Le adjudica haber logrado retrasar la invasión alemana provocando una maniobra de distracción en Yugoslavia y desmiente que la guerra con el Reich le pillase desprevenido por lo que las tropas nazis penetraron profundamente en suelo soviético sin casi encontrar resistencia. Por el contrario, opina que fue una hábil treta para provocar que se adentraran hasta más allá de sus líneas de suministros mientras él salvaba armas, pertrechos y hombres en Asia y se preparara para la contraofensiva.

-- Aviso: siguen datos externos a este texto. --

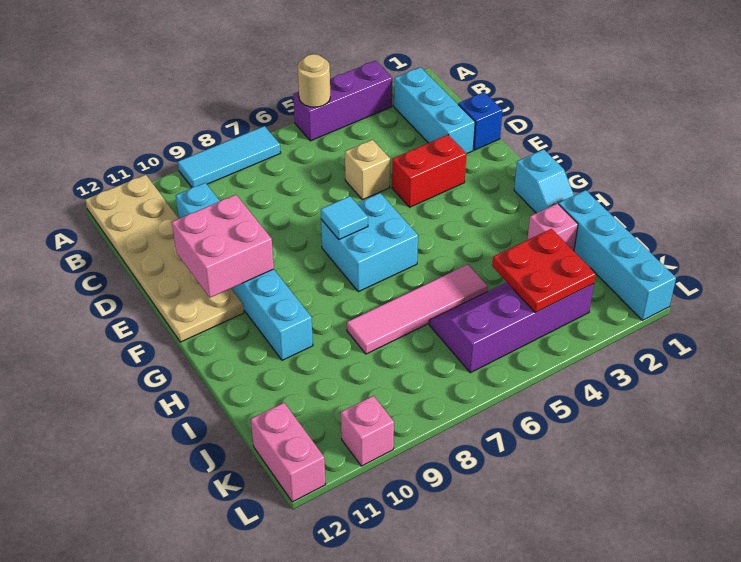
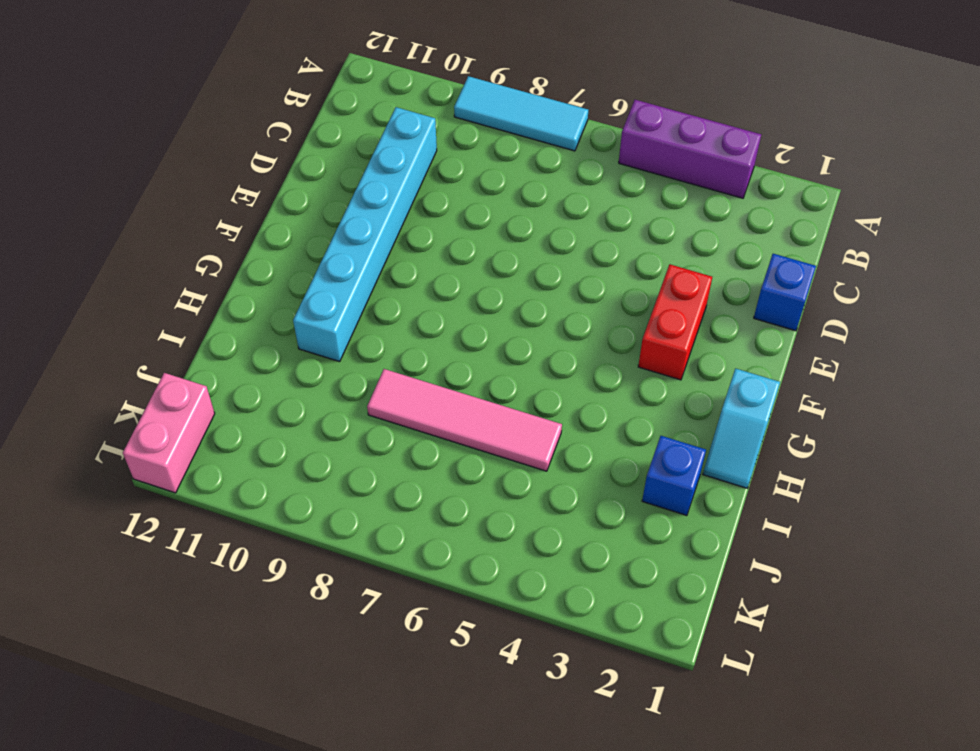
red 1x2 brick [638,264,712,380] -> red 1x2 brick turned to [392,135,467,207]
blue 1x1 brick [642,436,706,516] -> pink 1x1 brick [527,203,578,251]
none -> tan 2x6 plate [85,175,244,342]
none -> cyan 1x3 brick [394,67,475,153]
none -> tan 1x1 brick [345,140,390,200]

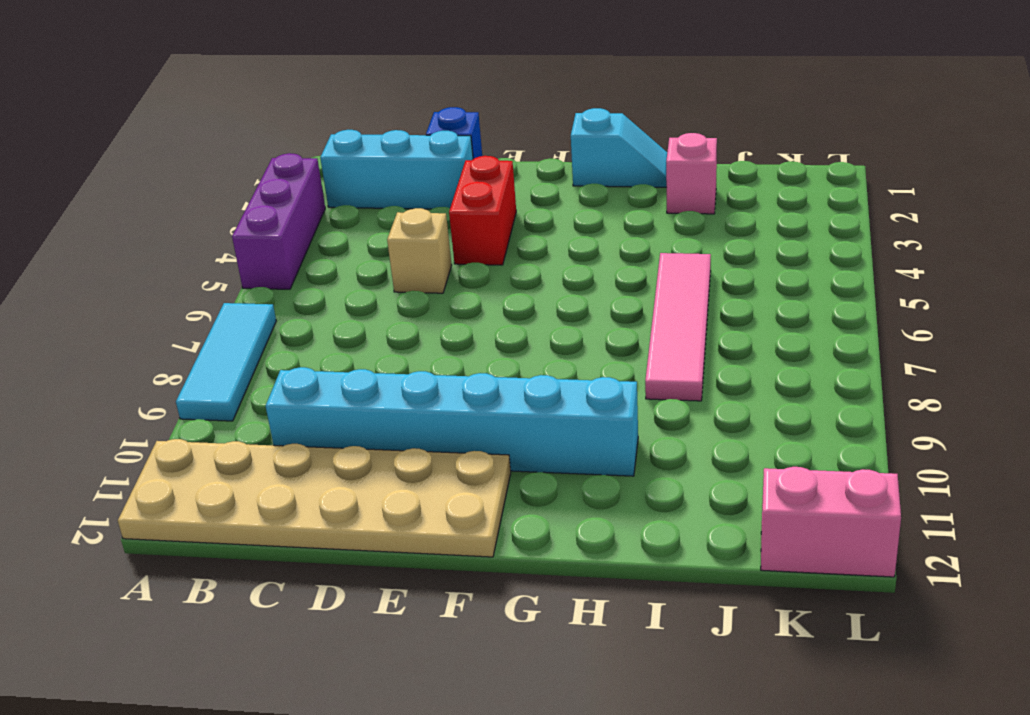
none -> cyan 2x2 brick [321,193,418,292]
none -> cyan 1x4 brick [559,190,676,320]
none -> purple 2x4 slope [429,282,594,373]

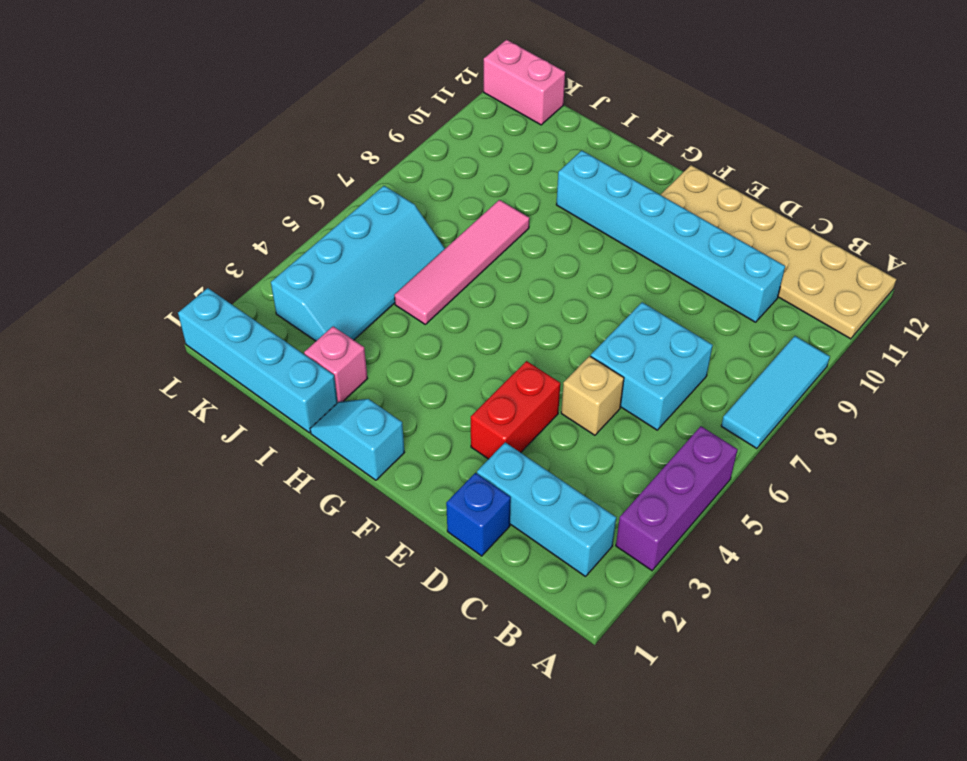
cyan 2x2 brick [591,302,713,430] -> cyan 2x2 brick moved to [321,193,418,292]
cyan 2x4 slope [271,186,445,341] -> purple 2x4 slope [429,282,594,373]
none -> pink 1x1 brick [341,396,394,466]
none -> tan 1x1 round brick [298,54,330,107]
none -> pink 2x2 brick [172,195,274,298]

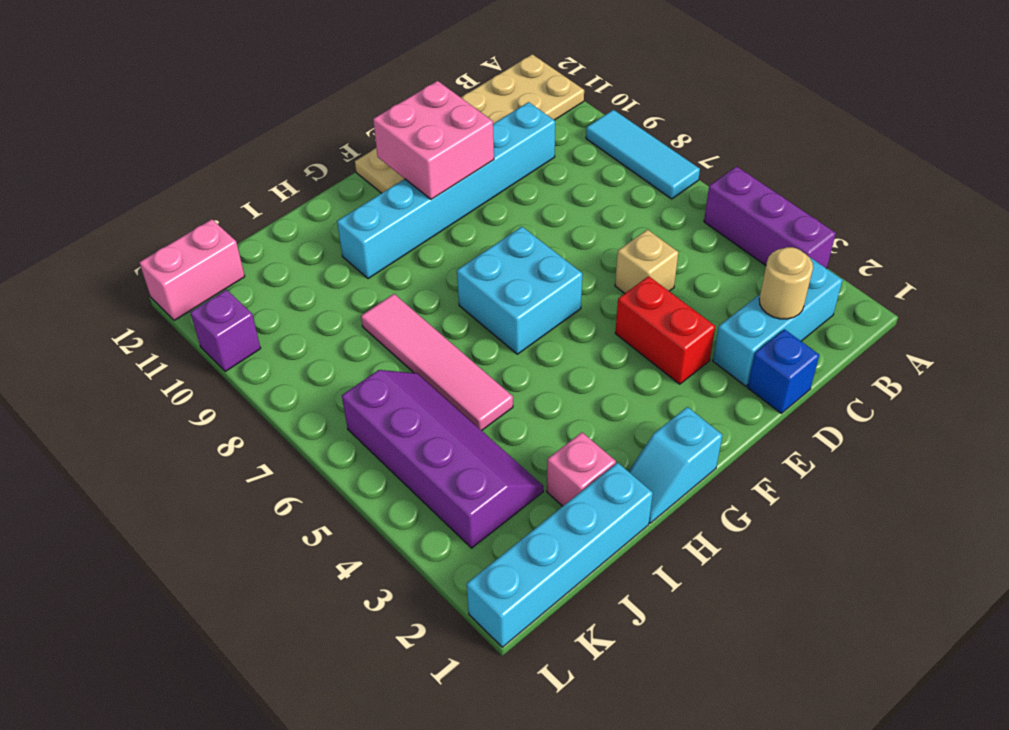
tan 1x1 round brick [759,247,813,319] -> tan 1x1 round brick moved to [298,54,330,107]
purple 1x1 brick [190,290,261,371] -> pink 1x1 brick [341,396,394,466]
none -> cyan 1x1 tile [321,196,368,239]
none -> red 2x2 plate [492,229,596,313]

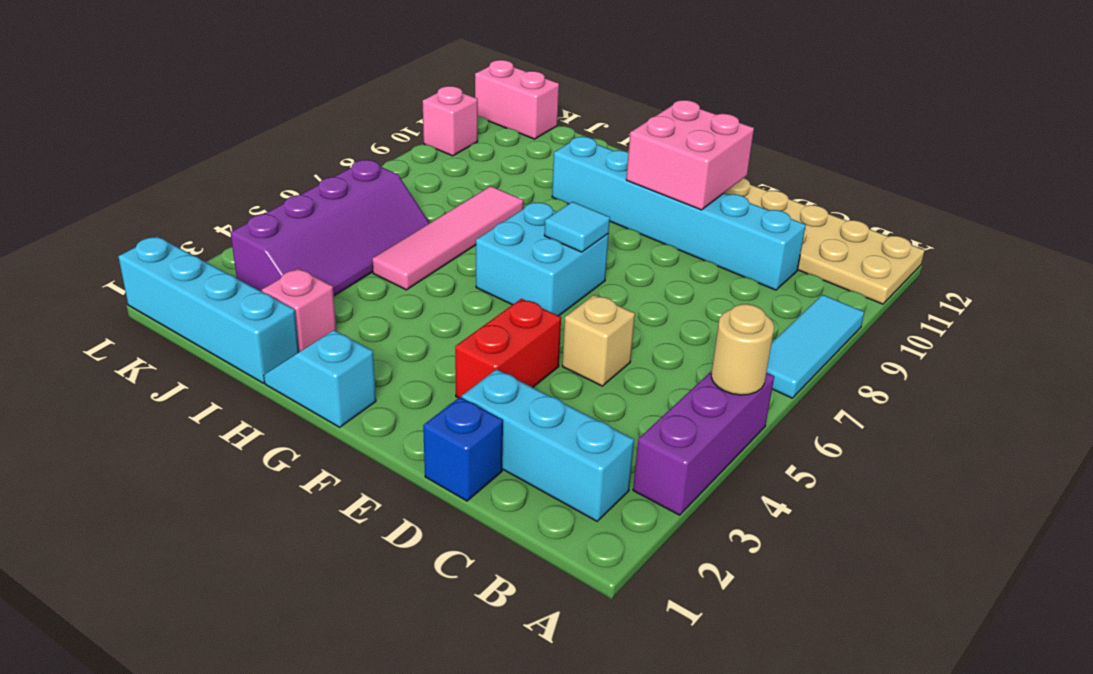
none -> red 2x2 plate [492,229,596,313]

¿Las purgas de los años 30? Otra diabólica argucia porque, tras el ascenso de Hitler al poder, presintió que el líder nazi acabaría convirtiendo en realidad la pretendida necesidad germana de “lebensraum” (espacio vital), lo que le obligaría a expandirse hacia el Este. Con el fin de que, cuando llegara ese momento, sus competidores y posibles enemigos del interior no pudieran traicionarle y pasarse a los alemanes, optó por eliminarles preventivamente, aunque, a diferencia de la grosera metodología nazi, lo hizo con procesos aparentemente irreprochables y orquestando dos maniobras de distracción: la nueva constitución de la URSS de 1937, que le acreditó entre los ingenuos teóricos extranjeros como un irreprochable demócrata, y la creación de los Frentes Populares. Afirma además que provocó a los alemanes para que le facilitaran la justificación de la ejecución de Tujachevski como presunto traidor. Ahora bien, reconoce que durante el “Gran Terror” fueron fusilados 800.000 miembros del PC y 35.000 oficiales, si bien no cuantifica los muertos en las hambrunas producidas por la forzada industrialización (¿cerca de veinte millones?), operación que considera era absolutamente necesaria para que Rusia superase de una vez por todas su atraso secular.
Y, en fin, desmiente categóricamente que quisiera que España fuese un país comunista y afirma con rotundidad que “el derrame cerebral que acabó con su vida no fue accidental, sino provocado”.
En resumidas cuentas, que en tiempo de Stalin “se trabajaba y se estudiaba” y que el mayor tirano del siglo XX “fue capaz de transmitir a la gran masa de la población su propio paroxismo del esfuerzo, de la esperanza en una vida mejor, la aspiración a saber, el sueño de que nada es imposible”. ¿Lo más notable de todo? Pues bien, que esta biografía, completísima y excelentemente documentada, y escrita muy amenamente, todo hay que decirlo, es obra de un antiguo oficial del Ejército franquista… ¡Velay!